## [The problem]
Tally the lines of the material that carry the word "cuboid". Give no more than the number.

## [Data to process]

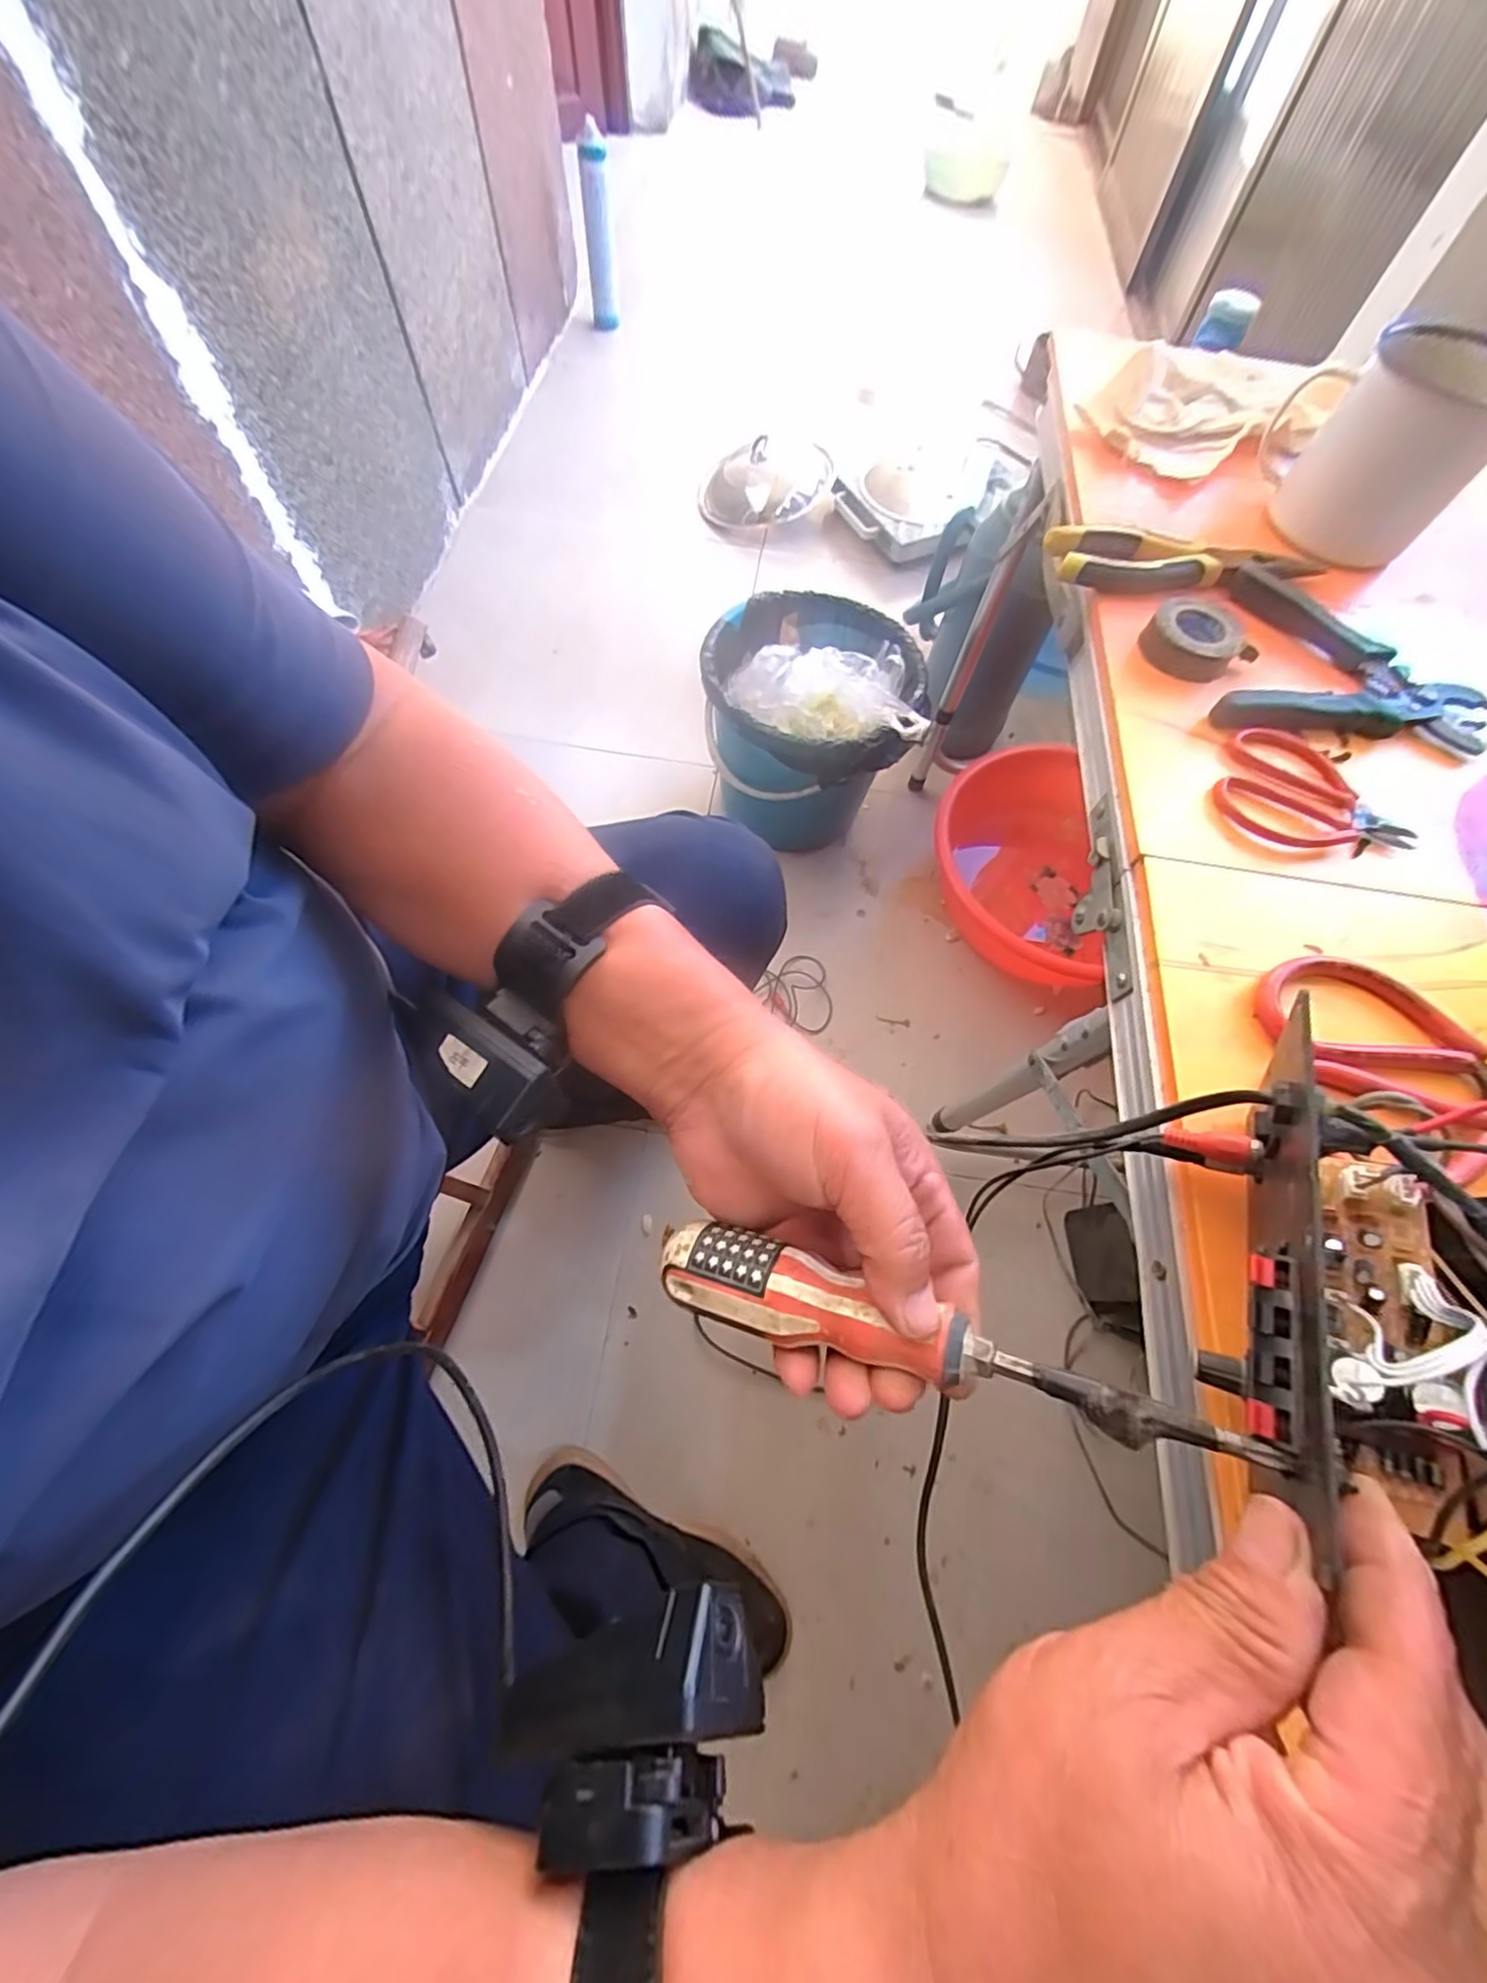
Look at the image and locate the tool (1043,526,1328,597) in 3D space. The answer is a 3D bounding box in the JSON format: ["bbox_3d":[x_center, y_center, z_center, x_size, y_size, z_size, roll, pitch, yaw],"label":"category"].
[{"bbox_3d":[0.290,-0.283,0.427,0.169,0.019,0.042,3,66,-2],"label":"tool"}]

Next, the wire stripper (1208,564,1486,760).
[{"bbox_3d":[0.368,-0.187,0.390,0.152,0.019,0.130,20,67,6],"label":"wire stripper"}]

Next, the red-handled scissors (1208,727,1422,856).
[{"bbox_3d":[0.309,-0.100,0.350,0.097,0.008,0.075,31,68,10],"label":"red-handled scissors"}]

--

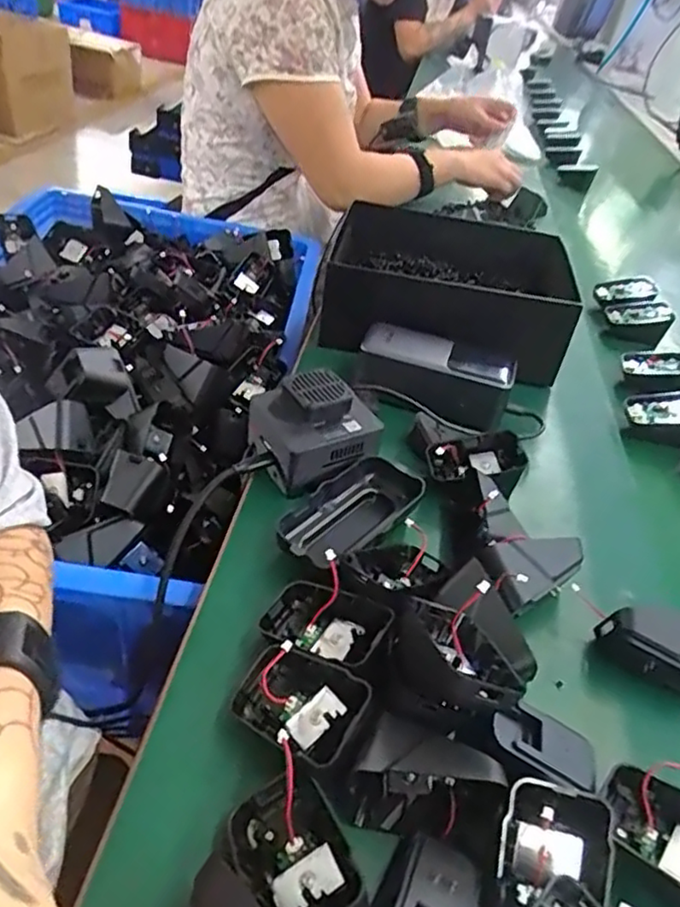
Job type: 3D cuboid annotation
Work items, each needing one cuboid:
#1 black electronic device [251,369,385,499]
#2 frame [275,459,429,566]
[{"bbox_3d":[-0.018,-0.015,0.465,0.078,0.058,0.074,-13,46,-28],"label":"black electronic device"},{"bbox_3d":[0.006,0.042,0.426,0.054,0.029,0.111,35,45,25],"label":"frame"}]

## [Result of the task]
2